What caught my eye was Ciaramella’s self-contradictory observations about the sexual politics surrounding the game. At one point, he observes:
Although advertisements for D&D in the '70s and '80s always included an obligatory girl player at the table, there was a chauvinistic attitude within the cloistered fraternity of war gamers that lady brains simply weren't wired to be interested in gold and glory. Internal and external surveys from the late '70s showed that the percentage of female players was in the low single digits; one didn't have to be proficient in the "investigation" skill to figure out why girls weren't rushing to play games that included a "harlot table" and where women in the stories were often little more than furniture on which boys could act out their less chivalrous fantasies.
It's an odd assertion. What are the odds that girls or women not playing Advanced Dungeons & Dragons were familiar with an obscure table buried in one of several appendices in the Dungeons Masters Guide?
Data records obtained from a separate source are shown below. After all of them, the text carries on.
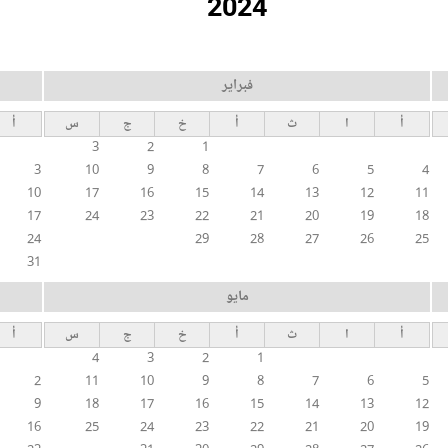
2024
فبراير
أ
ا
ث
أ
خ
ج
س
أ
3
2
1
3
10
9
8
7
6
5
4
10
17
16
15
14
13
12
11
17
24
23
22
21
20
19
18
24
29
28
27
26
25
31
مايو
أ
ا
ث
أ
خ
ج
س
أ
4
3
2
1
2
11
10
9
8
7
6
5
9
18
17
16
15
14
13
12
16
25
24
23
22
21
20
19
The table appears on page 192 of 240. And unless one knows where to look for it, it's hard to find, as there's no reference to it in the table of contents or index.
While the Harlot Table may be infamous nowadays, in the 70s and 80s—before the Internet—the only people who would have been familiar with it for the most part would have been those who used the DMG. A lot of the early-D&D-was-sexist talk is like this: it takes contemporary criticisms of the game and retrojects them into the past as if those criticisms were there all along. Can anyone cite a criticism of the Harlot Table as sexist that was made back in the 70s or 80s?What’s odder still is that Ciaramella identifies an entirely plausible alternative explanation for why girls and women were not playing D&D in large numbers back in the day. In an earlier characterization of the three core books for Advanced Dungeons & Dragons, he writes of the game that:
It looked, in other words, like what would happen if you opened up a preteen boy's imagination and dumped the contents on the floor.
Why would a game that resembled “a preteen boy’s imagination” appeal to girls and women to the same extent as boys and men? It wouldn’t, of course, and there’s nothing sexist about that, unless one thinks that a game should or must equally appeal to a preteen girl’s imagination. I don’t. Neither does anyone reasonable.